ASSIGNED TASK: What you give back must match the data exactly, minus the pictures.
::: DATA IN THIS EXERCISE
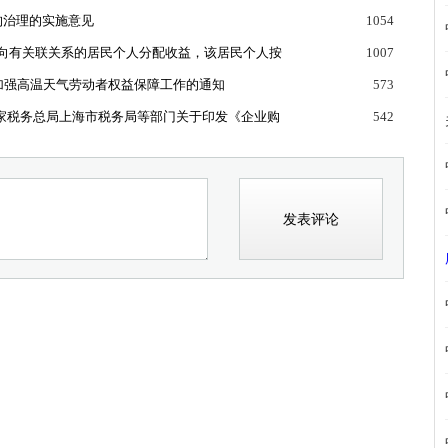
机构治理的实施意见
1054
向有关联关系的居民个人分配收益，该居民个人按
1007
关于加强高温天气劳动者权益保障工作的通知
573
局 国家税务总局上海市税务局等部门关于印发《企业购
542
::::::
EXERCISE SOLUTION:
机构治理的实施意见
1054
向有关联关系的居民个人分配收益，该居民个人按
1007
关于加强高温天气劳动者权益保障工作的通知
573
局 国家税务总局上海市税务局等部门关于印发《企业购
542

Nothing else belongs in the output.